Within the data that follows, set down exactly the lines from the one containing "207 150 48.84" through the one containing "158 185 9016", both ends included.

# # #

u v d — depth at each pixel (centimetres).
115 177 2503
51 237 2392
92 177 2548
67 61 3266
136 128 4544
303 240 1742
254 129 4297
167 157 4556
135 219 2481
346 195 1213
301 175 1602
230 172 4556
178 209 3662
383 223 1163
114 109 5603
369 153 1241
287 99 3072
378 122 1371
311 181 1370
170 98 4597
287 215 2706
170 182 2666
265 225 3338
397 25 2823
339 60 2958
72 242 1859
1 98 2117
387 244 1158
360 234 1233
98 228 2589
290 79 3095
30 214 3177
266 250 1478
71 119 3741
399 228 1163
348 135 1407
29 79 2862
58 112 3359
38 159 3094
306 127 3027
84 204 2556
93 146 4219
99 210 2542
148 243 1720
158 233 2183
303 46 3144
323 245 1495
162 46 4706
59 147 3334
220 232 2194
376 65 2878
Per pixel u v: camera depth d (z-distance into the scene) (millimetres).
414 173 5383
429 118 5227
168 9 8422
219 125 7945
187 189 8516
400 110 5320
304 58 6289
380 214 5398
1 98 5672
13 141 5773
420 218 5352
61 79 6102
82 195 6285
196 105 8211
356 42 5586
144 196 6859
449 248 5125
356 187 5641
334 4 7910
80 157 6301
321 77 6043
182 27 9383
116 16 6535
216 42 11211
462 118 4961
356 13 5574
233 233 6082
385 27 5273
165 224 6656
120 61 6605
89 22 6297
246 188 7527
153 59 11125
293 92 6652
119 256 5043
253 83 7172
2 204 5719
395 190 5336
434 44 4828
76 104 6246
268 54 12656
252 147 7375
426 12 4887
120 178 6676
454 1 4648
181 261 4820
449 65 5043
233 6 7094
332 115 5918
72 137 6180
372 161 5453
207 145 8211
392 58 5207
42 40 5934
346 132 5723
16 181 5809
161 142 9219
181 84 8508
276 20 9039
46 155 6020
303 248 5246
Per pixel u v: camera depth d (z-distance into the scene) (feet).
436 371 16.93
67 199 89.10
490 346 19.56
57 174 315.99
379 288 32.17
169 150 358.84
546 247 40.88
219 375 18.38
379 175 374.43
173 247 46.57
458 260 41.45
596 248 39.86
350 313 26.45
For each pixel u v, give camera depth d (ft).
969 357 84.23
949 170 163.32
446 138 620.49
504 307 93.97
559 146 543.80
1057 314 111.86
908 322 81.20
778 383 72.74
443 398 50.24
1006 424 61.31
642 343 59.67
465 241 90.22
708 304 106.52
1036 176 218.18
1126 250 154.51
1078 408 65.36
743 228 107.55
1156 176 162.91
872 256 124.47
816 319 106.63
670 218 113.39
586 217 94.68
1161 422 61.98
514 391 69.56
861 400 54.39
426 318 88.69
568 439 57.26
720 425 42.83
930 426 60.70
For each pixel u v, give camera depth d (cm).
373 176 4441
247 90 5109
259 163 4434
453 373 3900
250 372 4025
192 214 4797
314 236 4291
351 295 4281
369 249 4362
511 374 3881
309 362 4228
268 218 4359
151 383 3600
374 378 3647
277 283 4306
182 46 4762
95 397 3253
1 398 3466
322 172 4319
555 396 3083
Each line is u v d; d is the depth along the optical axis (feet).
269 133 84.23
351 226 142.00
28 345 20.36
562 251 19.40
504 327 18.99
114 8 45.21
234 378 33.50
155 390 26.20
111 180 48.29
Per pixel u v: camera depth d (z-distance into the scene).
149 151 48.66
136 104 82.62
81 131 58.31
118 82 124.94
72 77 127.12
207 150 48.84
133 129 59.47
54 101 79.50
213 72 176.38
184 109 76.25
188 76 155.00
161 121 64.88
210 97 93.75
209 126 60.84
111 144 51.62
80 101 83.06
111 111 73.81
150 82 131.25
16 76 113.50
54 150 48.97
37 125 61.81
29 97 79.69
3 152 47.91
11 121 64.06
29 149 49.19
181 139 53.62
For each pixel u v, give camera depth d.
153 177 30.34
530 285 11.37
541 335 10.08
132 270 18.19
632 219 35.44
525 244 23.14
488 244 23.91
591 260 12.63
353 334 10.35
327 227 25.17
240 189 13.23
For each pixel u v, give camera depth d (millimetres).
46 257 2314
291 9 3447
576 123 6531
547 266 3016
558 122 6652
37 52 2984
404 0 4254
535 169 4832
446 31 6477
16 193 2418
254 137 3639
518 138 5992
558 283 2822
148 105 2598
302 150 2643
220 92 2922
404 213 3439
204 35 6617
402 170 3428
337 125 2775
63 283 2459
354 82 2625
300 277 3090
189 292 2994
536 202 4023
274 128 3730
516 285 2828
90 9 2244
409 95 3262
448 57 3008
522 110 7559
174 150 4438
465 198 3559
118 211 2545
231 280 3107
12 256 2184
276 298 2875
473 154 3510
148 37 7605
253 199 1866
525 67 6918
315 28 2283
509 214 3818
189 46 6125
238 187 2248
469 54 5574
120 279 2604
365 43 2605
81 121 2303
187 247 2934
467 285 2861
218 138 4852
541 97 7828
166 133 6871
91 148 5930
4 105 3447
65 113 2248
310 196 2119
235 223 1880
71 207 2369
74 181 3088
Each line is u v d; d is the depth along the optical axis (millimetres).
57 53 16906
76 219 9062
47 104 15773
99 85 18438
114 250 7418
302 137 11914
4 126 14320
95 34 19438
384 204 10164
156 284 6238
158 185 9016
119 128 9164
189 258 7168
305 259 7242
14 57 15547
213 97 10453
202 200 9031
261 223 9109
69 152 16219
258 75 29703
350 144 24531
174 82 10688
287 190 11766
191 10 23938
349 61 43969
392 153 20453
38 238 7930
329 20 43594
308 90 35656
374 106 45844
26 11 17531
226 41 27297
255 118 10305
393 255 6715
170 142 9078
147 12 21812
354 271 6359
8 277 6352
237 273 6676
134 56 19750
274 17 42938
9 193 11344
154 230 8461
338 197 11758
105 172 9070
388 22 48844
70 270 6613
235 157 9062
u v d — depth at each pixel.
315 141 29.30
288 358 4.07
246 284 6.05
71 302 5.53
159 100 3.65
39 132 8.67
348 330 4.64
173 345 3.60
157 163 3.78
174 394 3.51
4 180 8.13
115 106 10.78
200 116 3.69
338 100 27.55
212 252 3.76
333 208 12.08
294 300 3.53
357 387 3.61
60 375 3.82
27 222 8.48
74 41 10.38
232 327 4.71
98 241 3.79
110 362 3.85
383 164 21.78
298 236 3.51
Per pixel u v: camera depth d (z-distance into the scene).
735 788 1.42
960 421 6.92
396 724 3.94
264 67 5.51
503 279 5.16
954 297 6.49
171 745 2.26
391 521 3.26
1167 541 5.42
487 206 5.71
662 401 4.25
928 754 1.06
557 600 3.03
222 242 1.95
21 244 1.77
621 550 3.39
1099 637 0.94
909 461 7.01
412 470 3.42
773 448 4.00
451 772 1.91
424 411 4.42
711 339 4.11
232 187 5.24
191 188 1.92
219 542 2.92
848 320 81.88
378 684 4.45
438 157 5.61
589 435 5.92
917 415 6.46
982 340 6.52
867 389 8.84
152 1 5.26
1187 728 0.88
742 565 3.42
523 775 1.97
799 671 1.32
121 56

# # #

▶ **Solution**:
207 150 48.84
133 129 59.47
54 101 79.50
213 72 176.38
184 109 76.25
188 76 155.00
161 121 64.88
210 97 93.75
209 126 60.84
111 144 51.62
80 101 83.06
111 111 73.81
150 82 131.25
16 76 113.50
54 150 48.97
37 125 61.81
29 97 79.69
3 152 47.91
11 121 64.06
29 149 49.19
181 139 53.62
For each pixel u v, give camera depth d.
153 177 30.34
530 285 11.37
541 335 10.08
132 270 18.19
632 219 35.44
525 244 23.14
488 244 23.91
591 260 12.63
353 334 10.35
327 227 25.17
240 189 13.23
For each pixel u v, give camera depth d (millimetres).
46 257 2314
291 9 3447
576 123 6531
547 266 3016
558 122 6652
37 52 2984
404 0 4254
535 169 4832
446 31 6477
16 193 2418
254 137 3639
518 138 5992
558 283 2822
148 105 2598
302 150 2643
220 92 2922
404 213 3439
204 35 6617
402 170 3428
337 125 2775
63 283 2459
354 82 2625
300 277 3090
189 292 2994
536 202 4023
274 128 3730
516 285 2828
90 9 2244
409 95 3262
448 57 3008
522 110 7559
174 150 4438
465 198 3559
118 211 2545
231 280 3107
12 256 2184
276 298 2875
473 154 3510
148 37 7605
253 199 1866
525 67 6918
315 28 2283
509 214 3818
189 46 6125
238 187 2248
469 54 5574
120 279 2604
365 43 2605
81 121 2303
187 247 2934
467 285 2861
218 138 4852
541 97 7828
166 133 6871
91 148 5930
4 105 3447
65 113 2248
310 196 2119
235 223 1880
71 207 2369
74 181 3088
Each line is u v d; d is the depth along the optical axis (millimetres).
57 53 16906
76 219 9062
47 104 15773
99 85 18438
114 250 7418
302 137 11914
4 126 14320
95 34 19438
384 204 10164
156 284 6238
158 185 9016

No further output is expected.